We had a great conversation.. Please enjoy this episode with Dr. Selen Atasoy.

Questions we discussed: 

  1. I often ask my guests to share their own ‘definition’ of consciousness. Given your studies, including those on LSD and the brain, what have you learned about consciousness and do you have a definition or description of what consciousness is?
  2. Let’s talk about your theory, “Connectome harmonics”
    1. First, can you give us a high level, layman’s overview of the theory and the studies behind it? 
      1. What’s vibrating in the brain, what are these waves and their substrate?
      2. You measured energy and power of the brain states using connectome harmonics, yes?
      3. You mentioned, ‘when you silence the mind, you increase the power and energy of brain activity.’ What’s going on in the brain when you ‘silence the mind’? Is that the ‘intrinsic energy’ of a brain state?
      4. You found that low frequencies decrease in energy with LSD, high frequencies increase in energy with LSD? Is that right?
        1. Low frequencies showed reduced energy > ego dissolution and emotional arousal? [default mode network — that gives more evidence to the idea that the DMN is the ‘ego’?]

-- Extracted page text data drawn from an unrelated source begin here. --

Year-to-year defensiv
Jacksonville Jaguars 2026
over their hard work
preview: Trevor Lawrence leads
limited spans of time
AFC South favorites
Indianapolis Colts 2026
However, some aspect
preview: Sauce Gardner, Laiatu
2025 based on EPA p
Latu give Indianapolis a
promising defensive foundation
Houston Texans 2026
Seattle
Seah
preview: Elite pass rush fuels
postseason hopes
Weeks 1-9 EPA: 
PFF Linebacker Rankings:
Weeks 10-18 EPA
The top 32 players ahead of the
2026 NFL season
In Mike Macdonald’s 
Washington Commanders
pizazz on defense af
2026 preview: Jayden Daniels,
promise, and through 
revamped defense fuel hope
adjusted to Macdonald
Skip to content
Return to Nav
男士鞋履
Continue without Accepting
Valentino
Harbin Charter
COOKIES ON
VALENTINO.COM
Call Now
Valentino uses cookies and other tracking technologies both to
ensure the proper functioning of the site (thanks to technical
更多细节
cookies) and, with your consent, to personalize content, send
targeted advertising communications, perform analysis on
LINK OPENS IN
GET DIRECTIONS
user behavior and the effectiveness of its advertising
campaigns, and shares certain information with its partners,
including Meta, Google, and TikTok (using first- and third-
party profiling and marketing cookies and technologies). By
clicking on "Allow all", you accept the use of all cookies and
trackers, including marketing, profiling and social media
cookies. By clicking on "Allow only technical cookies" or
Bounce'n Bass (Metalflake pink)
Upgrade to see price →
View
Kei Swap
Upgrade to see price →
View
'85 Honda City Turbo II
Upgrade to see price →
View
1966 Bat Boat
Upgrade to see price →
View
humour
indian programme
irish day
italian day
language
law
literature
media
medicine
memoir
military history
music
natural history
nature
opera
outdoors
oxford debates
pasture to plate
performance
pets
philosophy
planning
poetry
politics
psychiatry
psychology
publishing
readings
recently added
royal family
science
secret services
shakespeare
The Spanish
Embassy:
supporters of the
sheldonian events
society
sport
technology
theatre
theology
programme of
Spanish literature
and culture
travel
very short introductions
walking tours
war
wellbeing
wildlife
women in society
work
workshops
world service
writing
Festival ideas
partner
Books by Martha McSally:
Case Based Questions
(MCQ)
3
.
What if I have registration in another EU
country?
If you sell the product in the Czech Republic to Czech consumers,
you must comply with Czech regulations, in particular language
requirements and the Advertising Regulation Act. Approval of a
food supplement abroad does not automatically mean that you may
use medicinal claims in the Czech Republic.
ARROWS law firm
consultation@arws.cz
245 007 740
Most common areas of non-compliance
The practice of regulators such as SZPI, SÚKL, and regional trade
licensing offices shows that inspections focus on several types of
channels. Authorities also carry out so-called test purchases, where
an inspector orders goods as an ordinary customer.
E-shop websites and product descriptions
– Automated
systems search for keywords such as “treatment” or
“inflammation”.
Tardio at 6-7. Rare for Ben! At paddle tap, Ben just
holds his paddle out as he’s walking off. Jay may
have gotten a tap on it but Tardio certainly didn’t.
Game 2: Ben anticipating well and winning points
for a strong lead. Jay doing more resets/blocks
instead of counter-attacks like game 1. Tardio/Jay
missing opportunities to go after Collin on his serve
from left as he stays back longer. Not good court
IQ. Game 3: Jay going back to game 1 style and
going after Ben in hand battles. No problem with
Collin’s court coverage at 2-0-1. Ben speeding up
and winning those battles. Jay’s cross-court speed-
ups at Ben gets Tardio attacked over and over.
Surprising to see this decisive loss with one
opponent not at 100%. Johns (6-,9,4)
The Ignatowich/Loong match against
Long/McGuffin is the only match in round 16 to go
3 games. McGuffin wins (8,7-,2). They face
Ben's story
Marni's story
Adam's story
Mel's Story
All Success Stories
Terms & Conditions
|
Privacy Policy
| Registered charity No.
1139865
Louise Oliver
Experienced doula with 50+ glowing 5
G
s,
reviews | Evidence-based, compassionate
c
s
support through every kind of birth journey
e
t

        2. Higher frequencies showed increased energy > positive moods
        3. You mention that LSD appears to be activating more brain states simultaneously, that it’s a reorganization of brain states, as the brain enters ‘criticality’, that barrier between order and chaos. Example: marching soldiers > playing kids, group of people dancing individually but interacting, flexibility, organization
          1. Order and chaos of what? Harmonics? Energy?
        4. LSD shifts the brain towards criticality?
        5. What are the forces in the brain that keep it on the ‘order’ side of criticality? What happens if/when the brain passes over criticality into chaos? Is that where we see brain disorders or mental illness/disease?
    2. Using your ‘Connectome Harmonics’ model, what kind of predictions can you make? Or, how else can that modeling be applied to consciousness as you defined it earlier?
    3. You also observed the minds of meditators, right? What did you find there? Any similarities to psychedelics?
      1. What did you learn from these observations? Any surprises?
      2. Any significant differences between the two? Any significance in the differences?
  3. You mentioned in a video that you use Cahart-Harris’ fMRI data. I laughed at ‘tripping in a scanner’.  I don’t think when Timothy Leary coined ‘set and setting’ with LSD that he had going through a scanner in mind for the setting. Did anybody have a ‘bad trip’ during the experiments? If so, were any scans and observations made of these ‘bad trips’. I wonder if they crossed over criticality into chaos?
  4. What’s in your future, what else will you be studying? [psychiatry, patients] Any implications of your studies, models, and theories?
  5. Anything I haven’t asked you? Anything else you’d like to share or spread the word on?